__EXERCISE__:
Write out the lines below word for word, starting with the line that contains "genus: Andricus" and stopping after the line that contains "scientific name: Zizeeria knysna". Leave the pictures out.

__EXERCISE DATA__:
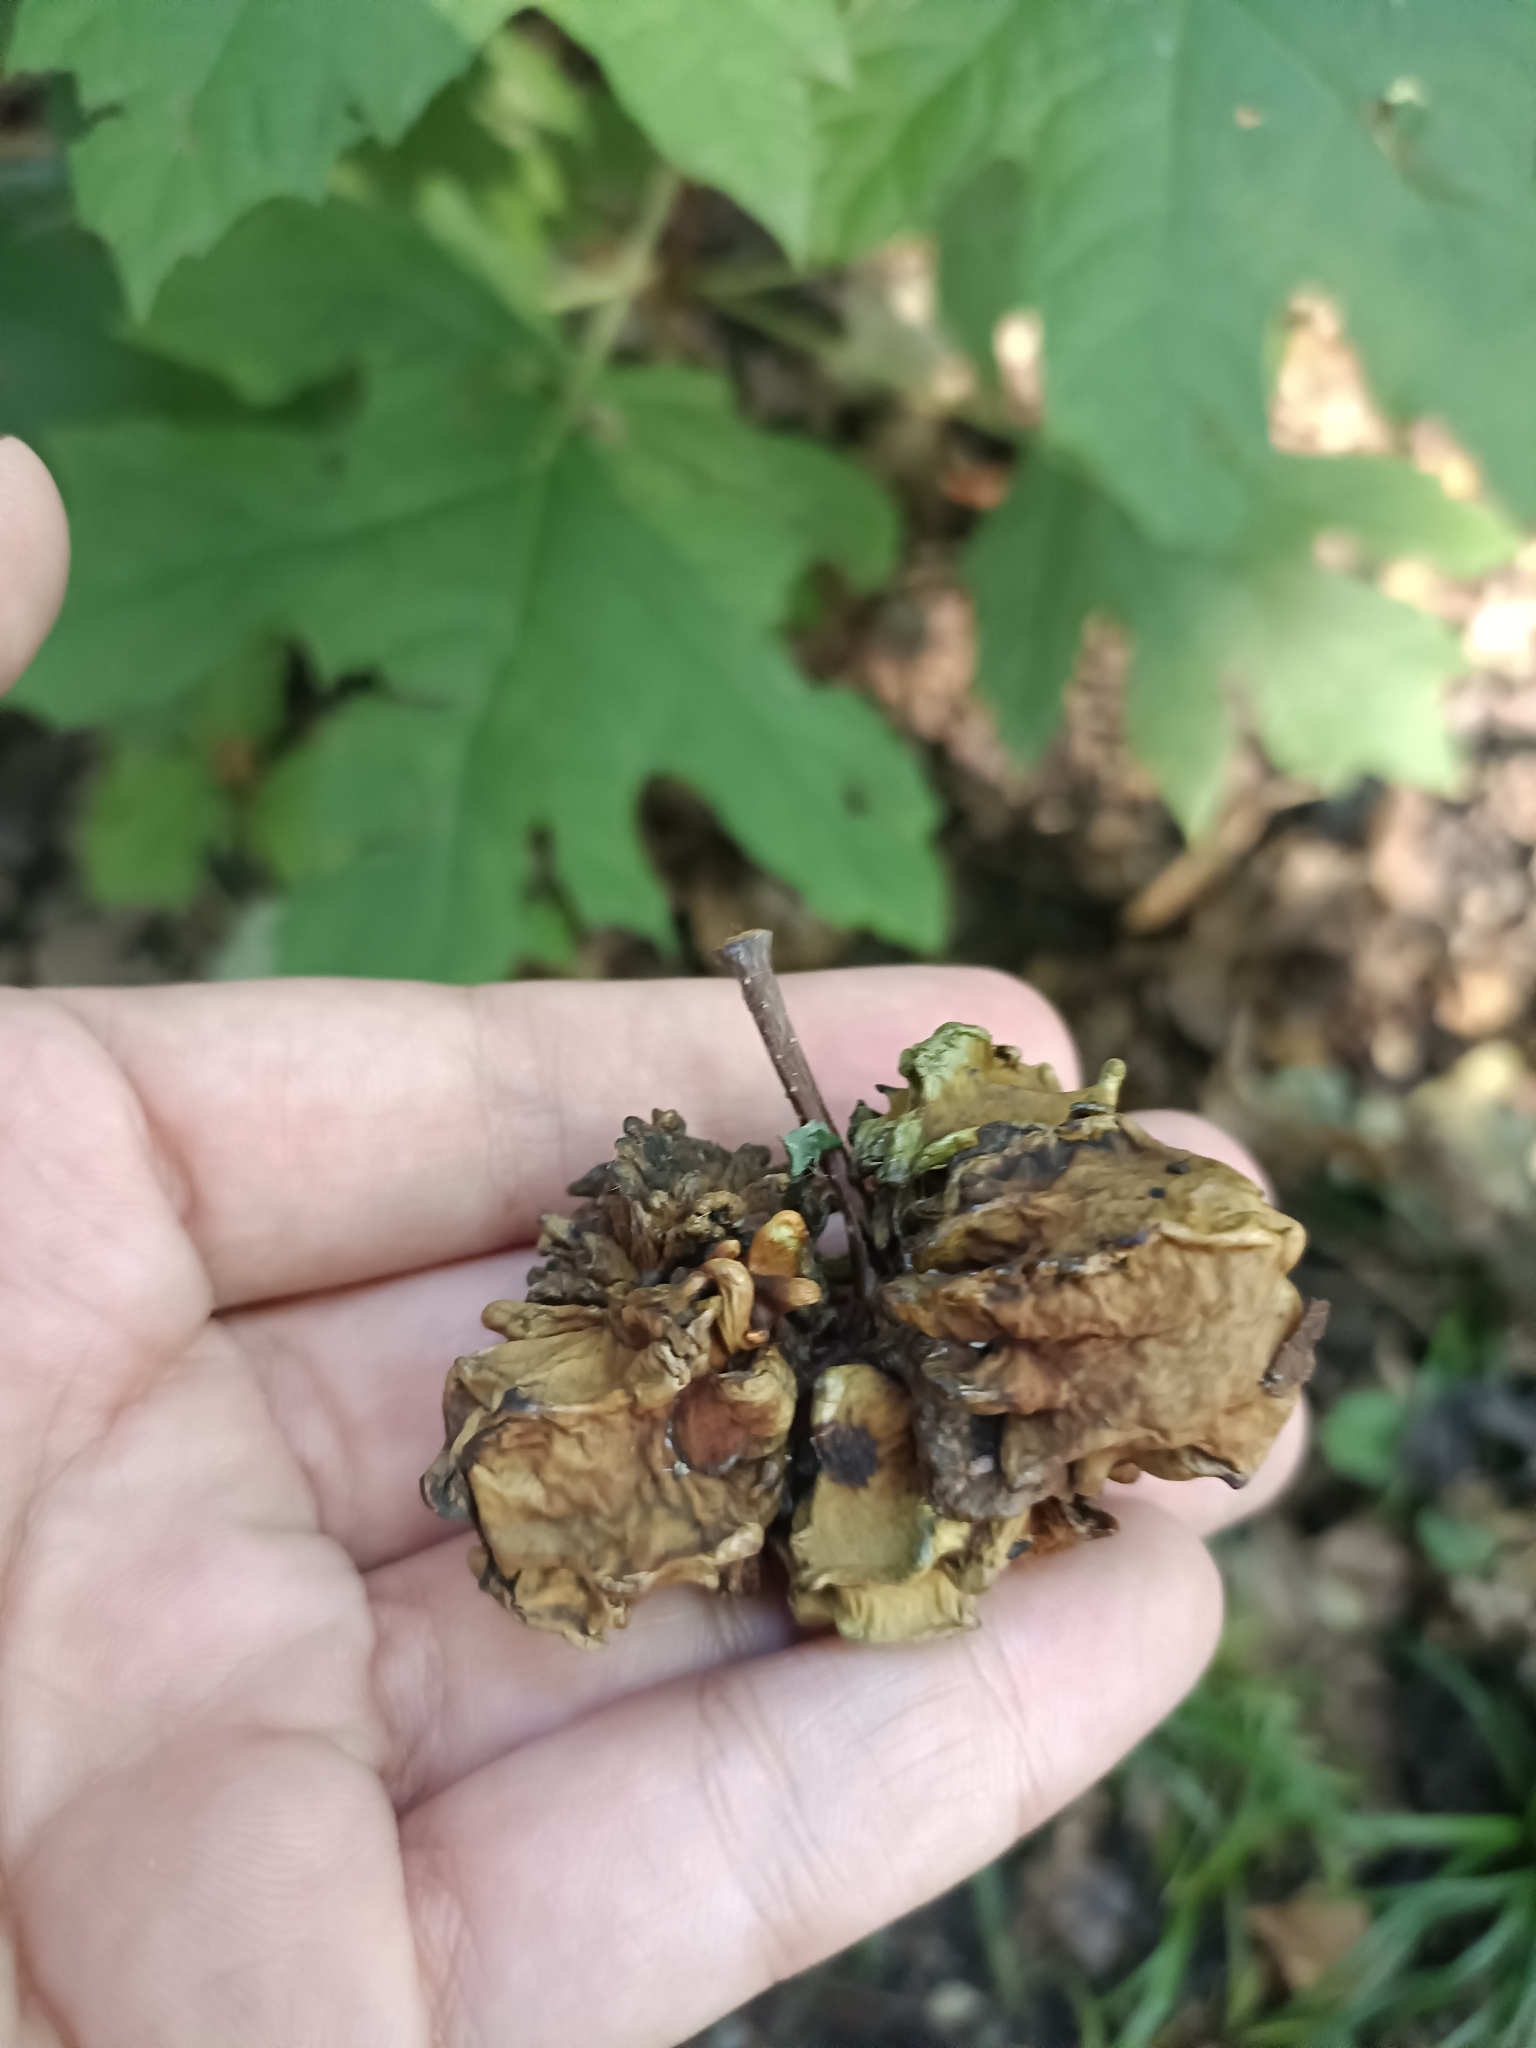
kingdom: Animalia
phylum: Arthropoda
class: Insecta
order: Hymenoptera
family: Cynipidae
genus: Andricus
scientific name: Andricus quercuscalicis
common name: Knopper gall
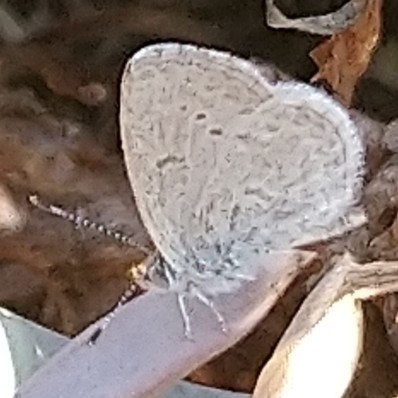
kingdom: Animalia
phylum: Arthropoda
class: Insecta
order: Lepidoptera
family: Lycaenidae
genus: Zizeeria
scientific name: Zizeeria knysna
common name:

--

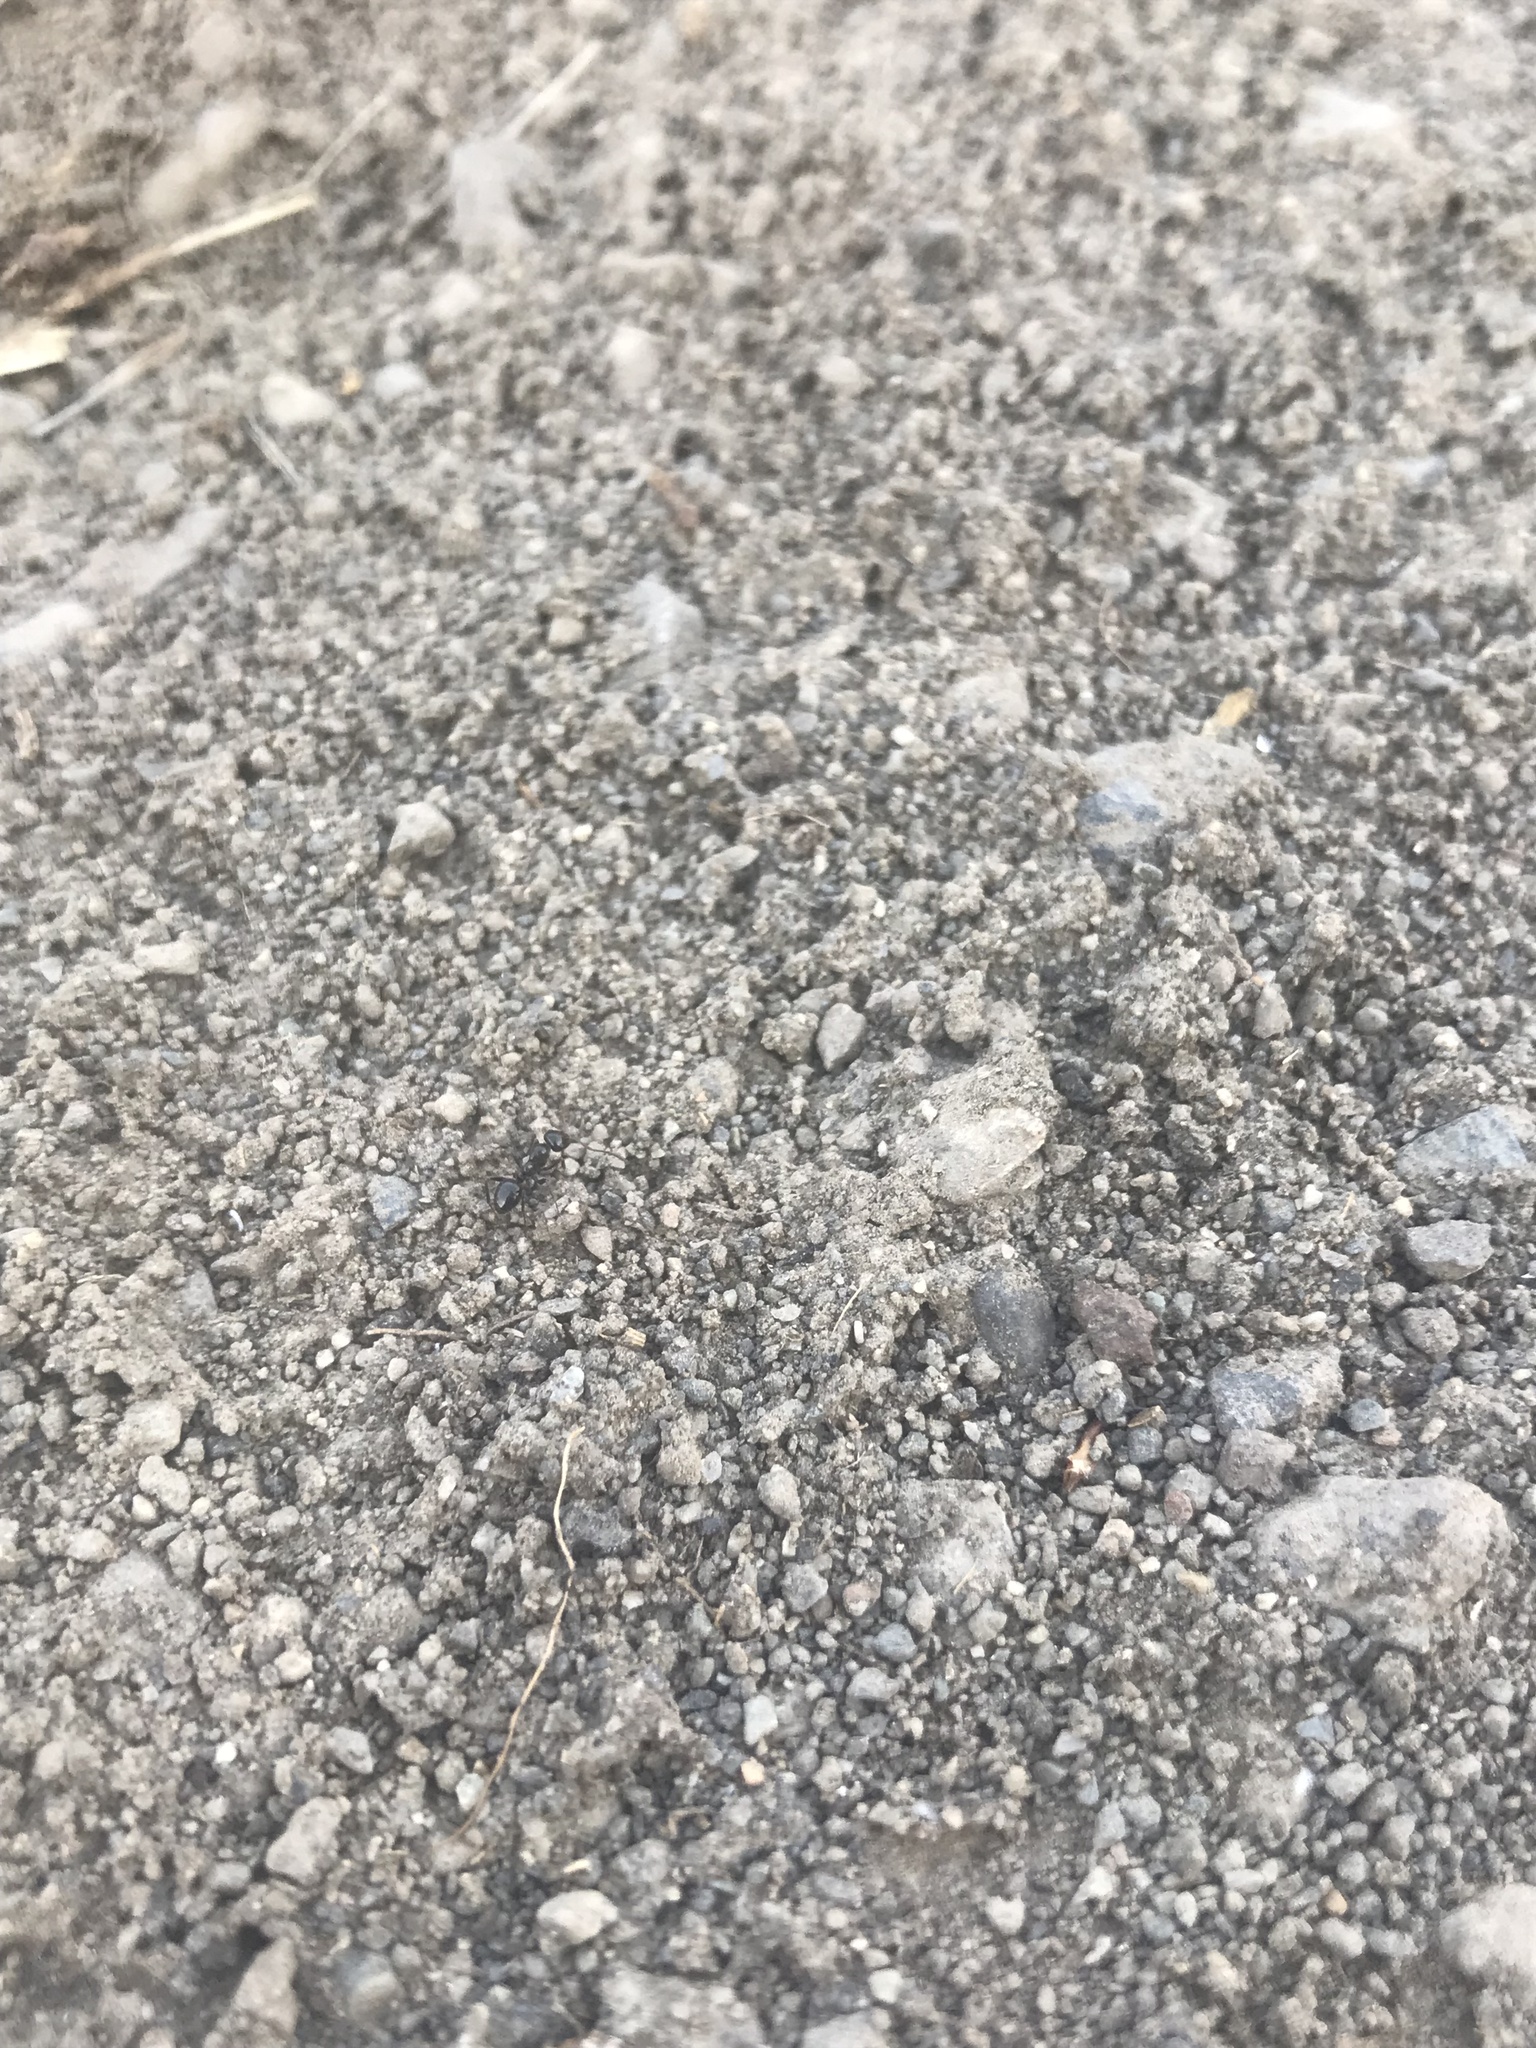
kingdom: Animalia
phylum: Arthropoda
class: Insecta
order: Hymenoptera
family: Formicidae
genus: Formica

---

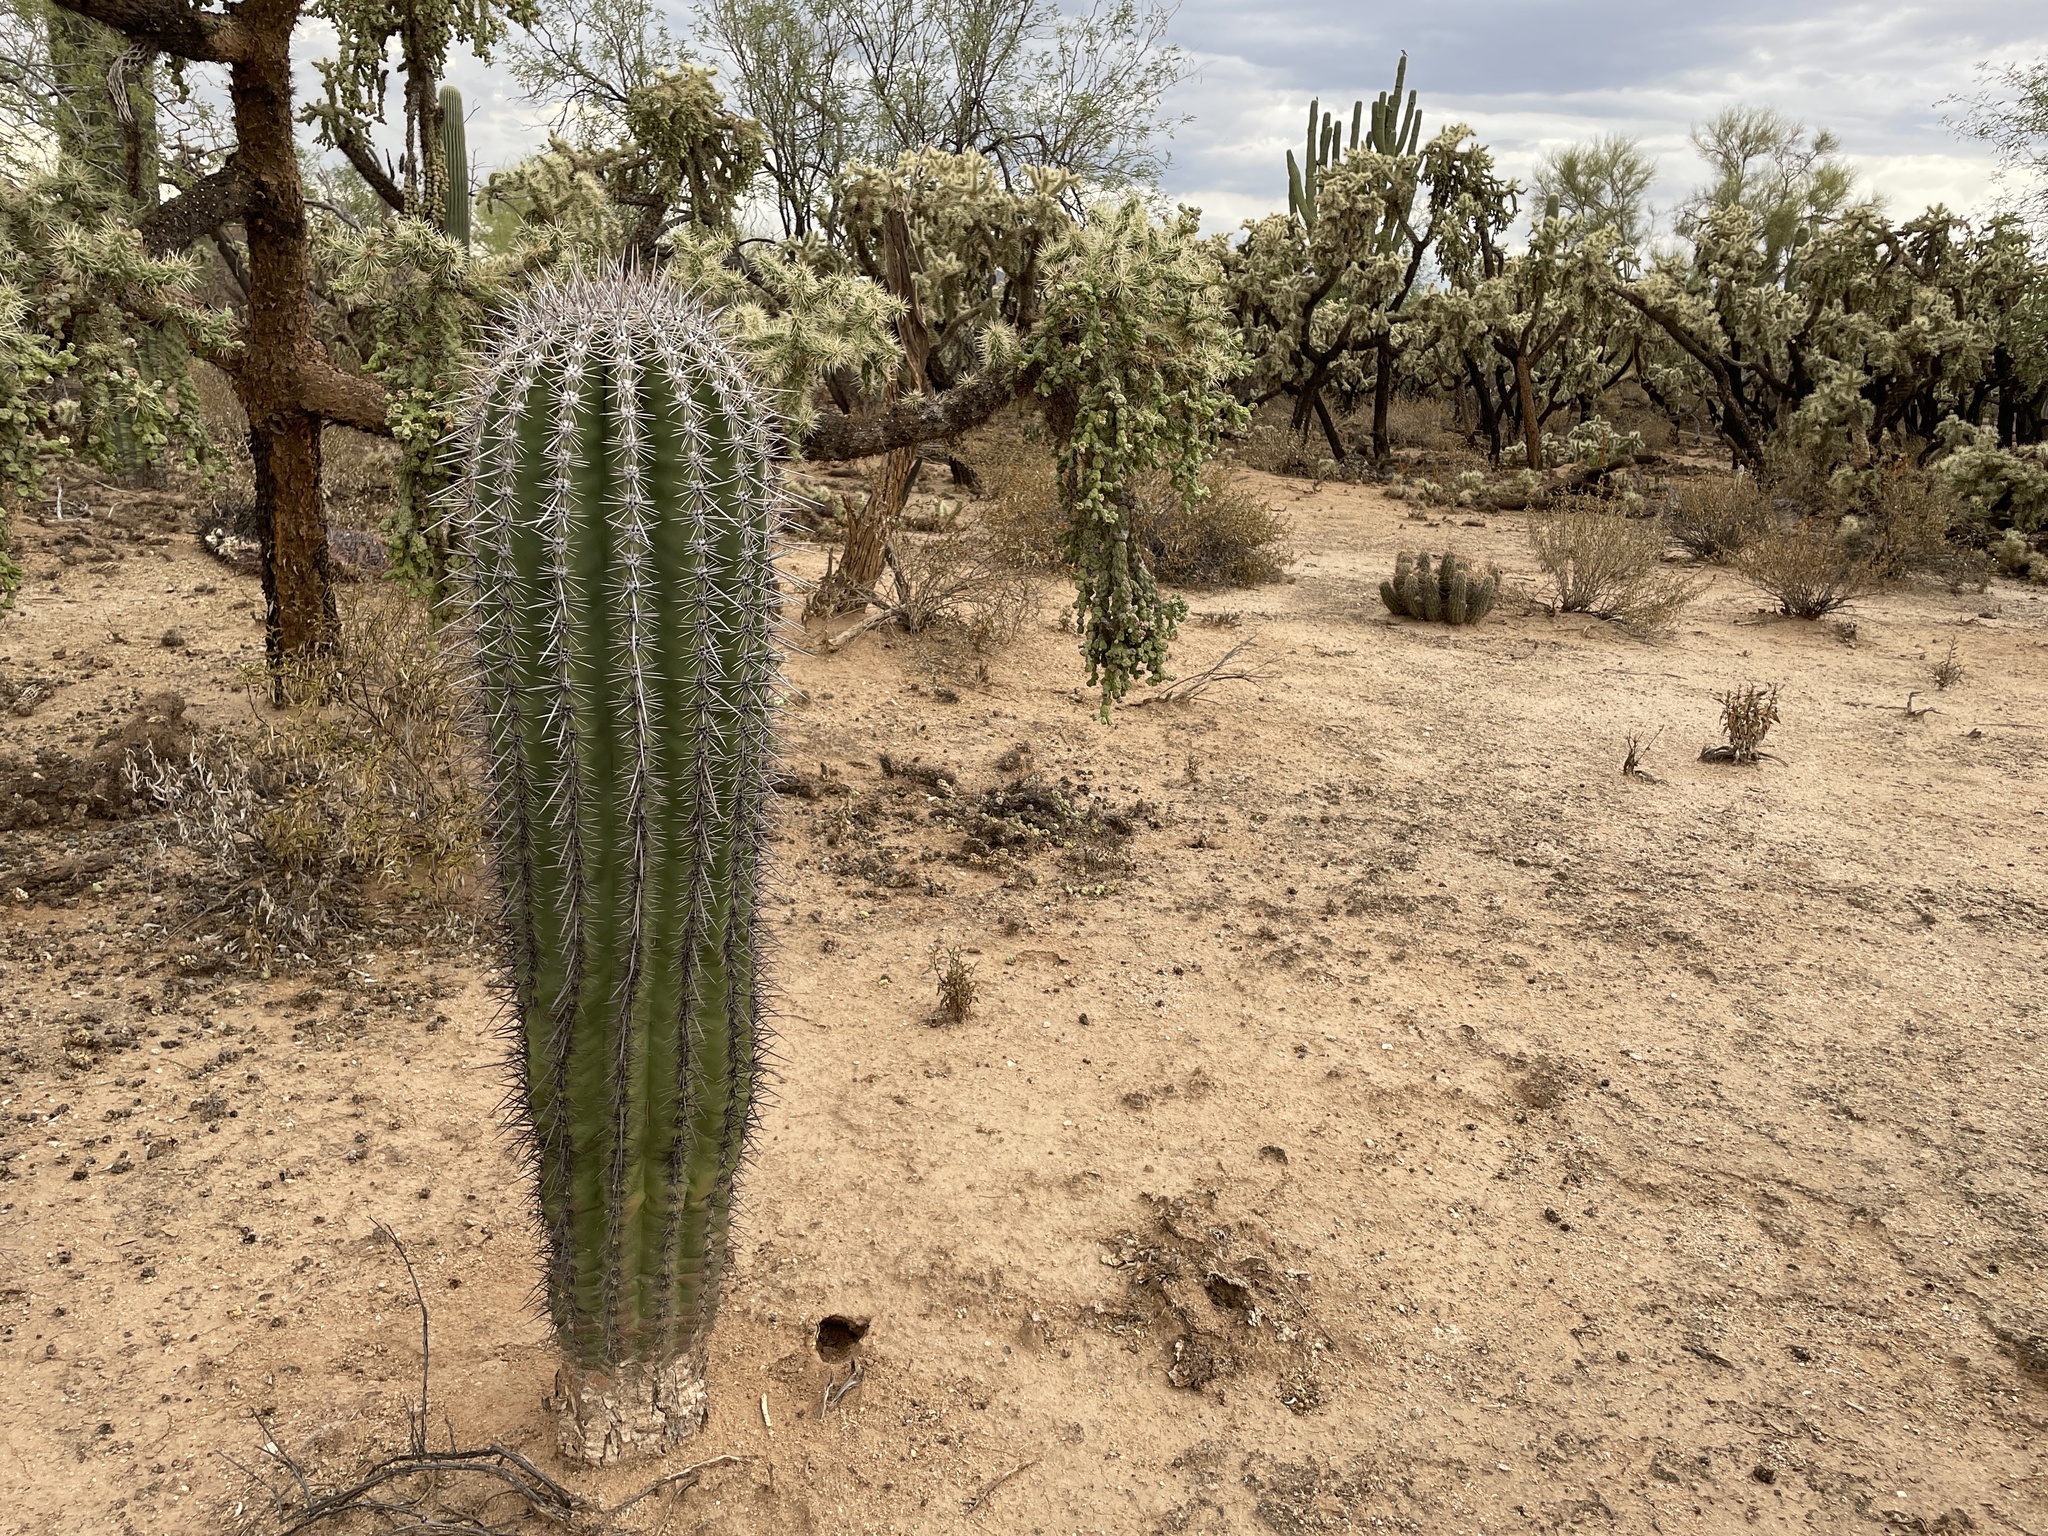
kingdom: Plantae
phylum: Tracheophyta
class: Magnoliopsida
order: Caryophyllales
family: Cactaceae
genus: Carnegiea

__RESPONSE__:
genus: Andricus
scientific name: Andricus quercuscalicis
common name: Knopper gall
kingdom: Animalia
phylum: Arthropoda
class: Insecta
order: Lepidoptera
family: Lycaenidae
genus: Zizeeria
scientific name: Zizeeria knysna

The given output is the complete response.